**Given text:**
The Favorite Sister by Jessica Knoll
My rating: 3/5 cats
The last thing the world needs is one more woman with principles. What we need is women with money. Women with money have flexibility, and nothing is more dangerous than a woman who can bend any way she wants.
this gets three stars because i didn’t like it as much as Luckiest Girl Alive, and i gave that one four stars, so ta-daa – computation. i always feel like i have to explain that three stars is not a negative rating. in fact, this book has quite a lot going for it – it’s a fast, twisty read, it’s very au courant with its intersectional feminism angle, and it makes some smart, and probably unpopular, points about oorah sisterhood and the state of modern feminism.
but it’s also a reality show murrrrderrr plot, featuring the cast of Goal Diggers – Season 4, a show where successful young female entrepreneurs middle-finger the expectations of the patriarchy, support each other in their endeavors and inspire their female viewers with their accomplishments achieved in the show’s empowering, pro-woman environment.
that’s the pitch. but what’s a reality show without conflict?

[Items from a dataset]

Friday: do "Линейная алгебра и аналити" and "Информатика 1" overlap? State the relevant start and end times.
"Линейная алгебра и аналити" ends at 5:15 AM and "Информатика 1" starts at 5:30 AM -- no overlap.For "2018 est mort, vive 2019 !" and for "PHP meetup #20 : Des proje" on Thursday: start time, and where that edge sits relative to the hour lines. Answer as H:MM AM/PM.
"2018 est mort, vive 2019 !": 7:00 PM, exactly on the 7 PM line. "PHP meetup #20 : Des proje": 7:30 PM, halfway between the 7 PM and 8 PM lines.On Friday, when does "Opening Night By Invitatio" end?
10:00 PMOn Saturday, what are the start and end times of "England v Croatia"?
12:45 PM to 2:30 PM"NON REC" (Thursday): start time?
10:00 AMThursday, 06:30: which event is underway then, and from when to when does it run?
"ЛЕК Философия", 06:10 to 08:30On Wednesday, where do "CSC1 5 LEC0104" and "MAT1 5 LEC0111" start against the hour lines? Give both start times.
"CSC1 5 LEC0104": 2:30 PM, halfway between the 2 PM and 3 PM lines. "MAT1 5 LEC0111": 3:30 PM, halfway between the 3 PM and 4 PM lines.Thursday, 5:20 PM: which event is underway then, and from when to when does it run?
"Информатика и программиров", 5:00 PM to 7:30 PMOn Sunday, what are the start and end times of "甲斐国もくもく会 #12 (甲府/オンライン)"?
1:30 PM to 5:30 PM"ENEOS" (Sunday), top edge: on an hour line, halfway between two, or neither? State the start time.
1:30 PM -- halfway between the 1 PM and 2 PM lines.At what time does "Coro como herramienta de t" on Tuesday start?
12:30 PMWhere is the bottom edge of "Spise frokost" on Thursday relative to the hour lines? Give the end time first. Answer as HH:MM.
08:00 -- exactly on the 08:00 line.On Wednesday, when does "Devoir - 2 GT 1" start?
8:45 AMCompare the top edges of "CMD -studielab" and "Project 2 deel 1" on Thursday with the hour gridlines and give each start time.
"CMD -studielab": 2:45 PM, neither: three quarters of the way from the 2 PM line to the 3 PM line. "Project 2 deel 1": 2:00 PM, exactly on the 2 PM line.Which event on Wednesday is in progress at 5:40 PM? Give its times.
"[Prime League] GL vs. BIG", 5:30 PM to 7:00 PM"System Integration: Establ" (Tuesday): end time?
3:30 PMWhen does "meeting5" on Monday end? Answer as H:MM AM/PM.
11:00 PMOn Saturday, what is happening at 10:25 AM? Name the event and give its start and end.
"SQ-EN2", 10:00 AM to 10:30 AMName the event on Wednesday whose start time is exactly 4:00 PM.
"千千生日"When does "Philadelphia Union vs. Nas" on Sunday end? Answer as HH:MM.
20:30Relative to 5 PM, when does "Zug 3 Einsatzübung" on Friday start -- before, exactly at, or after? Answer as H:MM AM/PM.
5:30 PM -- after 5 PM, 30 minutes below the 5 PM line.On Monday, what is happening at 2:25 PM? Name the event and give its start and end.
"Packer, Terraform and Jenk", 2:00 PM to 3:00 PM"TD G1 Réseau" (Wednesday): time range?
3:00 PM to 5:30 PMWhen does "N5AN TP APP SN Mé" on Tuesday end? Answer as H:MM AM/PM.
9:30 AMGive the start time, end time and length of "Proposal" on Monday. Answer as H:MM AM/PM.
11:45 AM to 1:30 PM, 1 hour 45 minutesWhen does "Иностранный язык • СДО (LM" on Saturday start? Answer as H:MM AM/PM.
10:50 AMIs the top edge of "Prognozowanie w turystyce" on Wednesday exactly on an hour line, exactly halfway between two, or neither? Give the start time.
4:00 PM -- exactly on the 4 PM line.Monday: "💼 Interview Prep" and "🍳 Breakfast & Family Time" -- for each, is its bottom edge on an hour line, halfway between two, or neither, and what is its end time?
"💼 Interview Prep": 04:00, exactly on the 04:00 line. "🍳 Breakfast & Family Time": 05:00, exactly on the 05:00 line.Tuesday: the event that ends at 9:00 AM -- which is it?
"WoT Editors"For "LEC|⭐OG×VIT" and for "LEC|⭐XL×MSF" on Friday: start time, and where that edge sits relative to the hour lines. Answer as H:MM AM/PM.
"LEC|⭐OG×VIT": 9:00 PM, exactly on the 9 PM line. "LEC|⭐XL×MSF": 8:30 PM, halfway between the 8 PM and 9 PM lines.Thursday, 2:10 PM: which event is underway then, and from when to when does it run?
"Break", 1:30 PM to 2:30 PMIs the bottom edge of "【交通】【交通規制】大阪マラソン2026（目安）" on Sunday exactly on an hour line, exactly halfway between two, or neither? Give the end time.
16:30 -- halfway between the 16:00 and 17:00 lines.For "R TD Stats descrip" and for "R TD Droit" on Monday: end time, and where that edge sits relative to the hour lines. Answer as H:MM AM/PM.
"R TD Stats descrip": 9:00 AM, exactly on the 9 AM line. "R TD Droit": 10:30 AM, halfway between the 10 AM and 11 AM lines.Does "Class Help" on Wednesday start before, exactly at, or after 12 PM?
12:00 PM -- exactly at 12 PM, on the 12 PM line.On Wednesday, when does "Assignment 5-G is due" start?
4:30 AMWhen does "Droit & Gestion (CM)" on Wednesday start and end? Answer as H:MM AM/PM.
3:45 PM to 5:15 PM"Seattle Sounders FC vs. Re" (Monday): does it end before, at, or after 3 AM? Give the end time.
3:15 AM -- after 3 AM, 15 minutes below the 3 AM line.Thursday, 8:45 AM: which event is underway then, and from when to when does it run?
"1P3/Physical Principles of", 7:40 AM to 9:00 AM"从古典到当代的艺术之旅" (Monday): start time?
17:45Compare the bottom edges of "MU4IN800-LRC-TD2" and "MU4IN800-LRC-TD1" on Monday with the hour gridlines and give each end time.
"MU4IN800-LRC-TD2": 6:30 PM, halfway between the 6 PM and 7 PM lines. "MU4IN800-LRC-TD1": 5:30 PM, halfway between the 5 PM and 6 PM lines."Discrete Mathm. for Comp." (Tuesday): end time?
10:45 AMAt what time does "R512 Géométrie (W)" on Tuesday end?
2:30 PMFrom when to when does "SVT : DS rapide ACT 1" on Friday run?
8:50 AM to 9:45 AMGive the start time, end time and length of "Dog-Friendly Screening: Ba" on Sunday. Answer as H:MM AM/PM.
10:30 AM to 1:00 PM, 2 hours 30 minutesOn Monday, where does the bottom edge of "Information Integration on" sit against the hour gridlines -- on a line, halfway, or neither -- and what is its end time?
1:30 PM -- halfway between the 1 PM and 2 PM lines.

**Required tasks:**
(A) List every quality the book review names when it says the book has quite a lot going for it.
(B) Based on the book review, decide whether each statement is true: (i) The reviewer gave Luckiest Girl Alive four stars. (ii) The reviewer treats three stars as a negative rating. (iii) The Goal Diggers cast is from its fifth season. Answer yes or no for each, quoting the words that settle it.
(C) Echo the passage of the book review starting at "but it’s also" and ending at "empowering, pro-woman environment.".

**Completed exercise:**
(A)
- It's a fast, twisty read.
- It's very au courant with its intersectional feminism angle.
- It makes some smart, and probably unpopular, points about oorah sisterhood and the state of modern feminism.

(B)
(i) Yes: "i gave that one four stars"
(ii) No: "three stars is not a negative rating"
(iii) No: "Goal Diggers – Season 4"

(C)
but it’s also a reality show murrrrderrr plot, featuring the cast of Goal Diggers – Season 4, a show where successful young female entrepreneurs middle-finger the expectations of the patriarchy, support each other in their endeavors and inspire their female viewers with their accomplishments achieved in the show’s empowering, pro-woman environment.